1の-CHOと6の-OHでヘミアセタールができると環状になり、異性体(アノマー)ができる。
アルデヒドは酸があるとメタノールが付いてヘミアセタールになり、さらにもう1つのメタノールと反応して、アセタールになります。この反応は平衡反応です。

 アセタールができる反応は平衡反応ですから、α-D-(+)-glucoseに酸を加えると開環してD-(+)-glucoseになり、再び閉環すると、α-D-(+)-glucoseとβ-D-(+)-glucoseのアノマーになります。α-D-(+)-glucoseの比旋光度は+112°ですが、水に溶解すると徐々に減少して+52.7°になります。また、β-D-(+)-glucoseの比旋光度は+19°ですが、水に溶解すると徐々に増加して+52.7°になります。+52.7°は2つのアノマーを1:1で混合した時の価です。このような化合物の旋光度が変化して、平衡値に達することを変旋光といいます。比旋光度については、いずれQ&Aで詳しく説明いたします。


ジアステレオ異性体
 互いに鏡像関係にはない立体異性体です。配座異性体や幾何異性体も鏡像関係にはない立体異性体ですから、ジアステレオ異性体です。
 キラル炭素が分子中に1個あれば鏡像体がありますが、キラル炭素が2個以上あると複雑になります。2, 3-ジクロロペンタンには次の4つの異性体があります。IとII、IIIとIVは鏡像体です。しかし、IとIIIは立体異性体ですが、鏡像異性体ではありません。このような互いに鏡像関係にない立体異性体をジアステレオマーといいます。

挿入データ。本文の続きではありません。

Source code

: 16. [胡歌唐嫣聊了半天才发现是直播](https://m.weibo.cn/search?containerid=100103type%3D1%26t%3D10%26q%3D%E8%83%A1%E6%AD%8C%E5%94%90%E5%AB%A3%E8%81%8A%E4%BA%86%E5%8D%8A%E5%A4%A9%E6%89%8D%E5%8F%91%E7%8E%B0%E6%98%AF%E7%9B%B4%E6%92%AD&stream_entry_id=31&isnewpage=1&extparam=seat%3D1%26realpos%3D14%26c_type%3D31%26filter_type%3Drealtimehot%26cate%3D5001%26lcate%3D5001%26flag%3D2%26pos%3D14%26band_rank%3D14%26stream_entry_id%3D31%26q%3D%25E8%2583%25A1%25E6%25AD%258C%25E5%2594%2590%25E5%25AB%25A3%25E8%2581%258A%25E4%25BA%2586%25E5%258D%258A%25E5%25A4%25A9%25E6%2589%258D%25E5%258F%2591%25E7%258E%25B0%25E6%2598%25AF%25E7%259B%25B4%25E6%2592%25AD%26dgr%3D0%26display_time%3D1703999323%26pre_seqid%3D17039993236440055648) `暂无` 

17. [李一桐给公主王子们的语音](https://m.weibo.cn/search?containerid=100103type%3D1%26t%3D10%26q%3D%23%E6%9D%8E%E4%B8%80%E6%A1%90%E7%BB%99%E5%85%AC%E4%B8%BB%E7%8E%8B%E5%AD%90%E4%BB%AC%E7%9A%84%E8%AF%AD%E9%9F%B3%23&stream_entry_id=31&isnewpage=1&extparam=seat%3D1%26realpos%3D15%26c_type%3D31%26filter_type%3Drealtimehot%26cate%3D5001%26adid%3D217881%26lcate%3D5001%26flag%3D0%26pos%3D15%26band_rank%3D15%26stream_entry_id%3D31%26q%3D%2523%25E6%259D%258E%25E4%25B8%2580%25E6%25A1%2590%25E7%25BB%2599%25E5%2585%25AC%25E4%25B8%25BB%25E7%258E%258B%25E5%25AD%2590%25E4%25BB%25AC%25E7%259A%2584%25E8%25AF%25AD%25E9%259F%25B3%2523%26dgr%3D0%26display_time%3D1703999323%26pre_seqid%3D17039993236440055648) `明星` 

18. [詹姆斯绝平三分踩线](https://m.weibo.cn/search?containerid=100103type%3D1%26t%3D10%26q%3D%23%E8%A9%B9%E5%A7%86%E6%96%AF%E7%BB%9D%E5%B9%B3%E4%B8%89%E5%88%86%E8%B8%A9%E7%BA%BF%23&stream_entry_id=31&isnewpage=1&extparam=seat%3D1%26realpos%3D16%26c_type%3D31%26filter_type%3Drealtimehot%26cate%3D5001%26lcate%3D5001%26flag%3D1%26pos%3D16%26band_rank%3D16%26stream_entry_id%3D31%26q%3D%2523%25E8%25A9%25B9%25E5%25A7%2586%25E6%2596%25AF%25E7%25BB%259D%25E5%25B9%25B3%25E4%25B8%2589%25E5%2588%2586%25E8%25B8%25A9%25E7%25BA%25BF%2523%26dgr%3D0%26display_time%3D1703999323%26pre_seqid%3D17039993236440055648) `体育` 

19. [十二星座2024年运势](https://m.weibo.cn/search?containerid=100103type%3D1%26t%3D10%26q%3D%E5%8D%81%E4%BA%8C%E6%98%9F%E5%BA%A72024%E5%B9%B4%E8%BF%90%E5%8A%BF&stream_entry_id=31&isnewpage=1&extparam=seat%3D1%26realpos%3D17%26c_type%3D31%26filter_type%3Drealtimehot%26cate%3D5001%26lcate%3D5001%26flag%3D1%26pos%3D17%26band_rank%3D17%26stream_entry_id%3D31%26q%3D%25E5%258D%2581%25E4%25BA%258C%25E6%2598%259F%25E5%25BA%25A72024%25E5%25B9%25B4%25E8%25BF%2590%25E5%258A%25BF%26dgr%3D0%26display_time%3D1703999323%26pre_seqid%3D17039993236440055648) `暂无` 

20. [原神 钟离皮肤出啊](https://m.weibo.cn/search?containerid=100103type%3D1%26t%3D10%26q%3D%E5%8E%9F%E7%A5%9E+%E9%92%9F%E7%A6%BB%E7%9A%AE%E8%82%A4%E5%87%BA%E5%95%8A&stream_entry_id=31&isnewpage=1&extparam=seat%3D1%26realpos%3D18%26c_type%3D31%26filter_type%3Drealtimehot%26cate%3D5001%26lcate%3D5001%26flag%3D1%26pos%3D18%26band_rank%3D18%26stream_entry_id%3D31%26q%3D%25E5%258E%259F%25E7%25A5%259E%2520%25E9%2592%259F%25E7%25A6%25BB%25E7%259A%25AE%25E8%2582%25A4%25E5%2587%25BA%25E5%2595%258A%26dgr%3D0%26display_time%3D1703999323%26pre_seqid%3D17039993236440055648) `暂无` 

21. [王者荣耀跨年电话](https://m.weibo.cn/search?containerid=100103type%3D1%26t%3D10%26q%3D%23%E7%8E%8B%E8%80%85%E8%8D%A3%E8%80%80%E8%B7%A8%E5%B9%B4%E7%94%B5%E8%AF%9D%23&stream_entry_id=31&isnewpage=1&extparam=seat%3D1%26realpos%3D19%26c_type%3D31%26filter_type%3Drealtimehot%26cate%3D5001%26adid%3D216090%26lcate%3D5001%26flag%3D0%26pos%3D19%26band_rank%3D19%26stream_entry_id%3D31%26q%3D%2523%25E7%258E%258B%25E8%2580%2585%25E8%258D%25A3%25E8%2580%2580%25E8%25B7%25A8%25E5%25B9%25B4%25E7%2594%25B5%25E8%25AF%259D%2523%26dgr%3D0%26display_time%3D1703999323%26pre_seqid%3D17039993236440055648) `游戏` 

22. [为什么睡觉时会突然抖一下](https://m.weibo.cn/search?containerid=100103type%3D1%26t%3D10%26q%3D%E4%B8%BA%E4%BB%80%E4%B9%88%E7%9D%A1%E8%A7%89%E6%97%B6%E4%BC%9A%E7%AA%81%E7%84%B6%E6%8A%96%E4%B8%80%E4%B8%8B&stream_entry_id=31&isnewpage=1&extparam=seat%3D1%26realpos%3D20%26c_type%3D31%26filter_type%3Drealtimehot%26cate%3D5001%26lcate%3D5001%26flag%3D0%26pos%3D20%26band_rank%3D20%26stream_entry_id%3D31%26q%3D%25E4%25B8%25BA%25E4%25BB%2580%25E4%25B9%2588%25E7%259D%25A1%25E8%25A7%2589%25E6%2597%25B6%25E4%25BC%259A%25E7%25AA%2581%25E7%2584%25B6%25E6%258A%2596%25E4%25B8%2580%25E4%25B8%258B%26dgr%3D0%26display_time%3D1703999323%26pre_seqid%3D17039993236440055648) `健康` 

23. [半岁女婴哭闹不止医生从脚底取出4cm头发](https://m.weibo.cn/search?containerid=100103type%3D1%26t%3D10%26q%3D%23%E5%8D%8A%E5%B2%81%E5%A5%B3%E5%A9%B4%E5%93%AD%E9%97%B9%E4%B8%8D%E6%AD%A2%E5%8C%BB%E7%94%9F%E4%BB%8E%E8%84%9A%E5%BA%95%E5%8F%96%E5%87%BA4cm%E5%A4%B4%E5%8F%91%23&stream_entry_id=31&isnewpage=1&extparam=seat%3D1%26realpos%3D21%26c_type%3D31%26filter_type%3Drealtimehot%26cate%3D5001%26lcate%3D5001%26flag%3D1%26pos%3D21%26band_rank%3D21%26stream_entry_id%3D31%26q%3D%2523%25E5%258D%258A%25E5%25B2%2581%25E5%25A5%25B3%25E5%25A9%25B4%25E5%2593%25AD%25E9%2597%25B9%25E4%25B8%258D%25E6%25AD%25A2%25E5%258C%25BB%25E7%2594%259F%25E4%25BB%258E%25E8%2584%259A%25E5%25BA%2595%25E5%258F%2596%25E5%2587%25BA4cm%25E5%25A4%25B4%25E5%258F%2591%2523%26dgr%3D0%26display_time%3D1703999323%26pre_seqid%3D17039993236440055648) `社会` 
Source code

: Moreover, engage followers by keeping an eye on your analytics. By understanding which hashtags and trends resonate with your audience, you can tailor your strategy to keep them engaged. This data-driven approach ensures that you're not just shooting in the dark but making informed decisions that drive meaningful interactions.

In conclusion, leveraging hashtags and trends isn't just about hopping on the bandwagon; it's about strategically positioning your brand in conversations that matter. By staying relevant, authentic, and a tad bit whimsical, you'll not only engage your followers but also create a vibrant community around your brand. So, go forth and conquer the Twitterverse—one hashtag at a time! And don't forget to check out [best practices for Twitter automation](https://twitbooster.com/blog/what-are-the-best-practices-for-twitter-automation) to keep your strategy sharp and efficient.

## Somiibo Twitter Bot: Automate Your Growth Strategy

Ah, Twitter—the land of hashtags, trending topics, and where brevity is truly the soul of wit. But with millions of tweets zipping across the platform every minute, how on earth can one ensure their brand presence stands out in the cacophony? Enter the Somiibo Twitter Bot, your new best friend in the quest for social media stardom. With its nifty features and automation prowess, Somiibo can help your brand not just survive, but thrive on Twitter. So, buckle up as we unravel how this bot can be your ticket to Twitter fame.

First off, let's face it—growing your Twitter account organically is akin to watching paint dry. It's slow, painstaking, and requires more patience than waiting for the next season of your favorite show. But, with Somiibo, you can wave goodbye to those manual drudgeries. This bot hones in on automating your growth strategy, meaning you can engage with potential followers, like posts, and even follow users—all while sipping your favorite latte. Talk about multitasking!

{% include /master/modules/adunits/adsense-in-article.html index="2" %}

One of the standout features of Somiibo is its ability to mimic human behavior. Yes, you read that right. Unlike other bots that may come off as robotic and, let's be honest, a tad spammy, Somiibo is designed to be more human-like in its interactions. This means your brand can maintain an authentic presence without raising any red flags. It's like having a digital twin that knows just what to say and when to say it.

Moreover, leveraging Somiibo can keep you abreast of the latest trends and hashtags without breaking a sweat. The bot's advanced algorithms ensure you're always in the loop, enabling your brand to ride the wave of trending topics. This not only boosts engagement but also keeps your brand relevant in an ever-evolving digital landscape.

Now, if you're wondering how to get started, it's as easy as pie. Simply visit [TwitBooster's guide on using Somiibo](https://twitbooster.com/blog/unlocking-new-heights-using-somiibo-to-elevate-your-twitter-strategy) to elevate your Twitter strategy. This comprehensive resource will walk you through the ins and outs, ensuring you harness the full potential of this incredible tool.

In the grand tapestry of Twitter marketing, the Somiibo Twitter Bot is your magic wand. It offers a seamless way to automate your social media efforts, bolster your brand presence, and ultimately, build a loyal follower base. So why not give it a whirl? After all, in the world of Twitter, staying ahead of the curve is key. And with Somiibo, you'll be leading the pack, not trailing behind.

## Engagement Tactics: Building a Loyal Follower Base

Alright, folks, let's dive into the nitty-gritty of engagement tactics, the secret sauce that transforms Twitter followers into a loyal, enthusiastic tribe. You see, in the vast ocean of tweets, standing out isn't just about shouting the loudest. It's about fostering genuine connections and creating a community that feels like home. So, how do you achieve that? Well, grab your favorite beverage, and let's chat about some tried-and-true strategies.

IとII、IIIとIVは鏡像体、IとIII, IV(IIとIII, IVも)はジアステレオマー

 このようなジアステレオマーの命名法ですが、上の構造(I)で説明します。この構造で、上端の-CH3を1とし数えると2, 3-ジクロロペンタンになりますが、下端の-CH3を1として数えると、3, 4-ジクロロペンタンになります。命名法では数字が小さい方にするので、2, 3-ジクロロペンタンが正しい名前になります。
 次に、2番目のキラル炭素はSで、3番目のキラル炭素もSです(RSかは上の説明を見て考えてください)。したがって、構造(I)は(2S, 3S)-2, 3-ジクロロペンタンと表しますが、数字は必ずしも必要ではなく、(S, S)-2, 3-ジクロロペンタンとも表記できます。ちなみに、構造(II)は(2R, 3R)、構造(III)は(2S, 3R)、構造(IV)は(2R, 3S)です。
 なお、上の表で構造(I)で、2つのClは反対側に書いてありますが、C2-C3の結合は単結合で回転が自由ですので、transとかcisとかはいいません。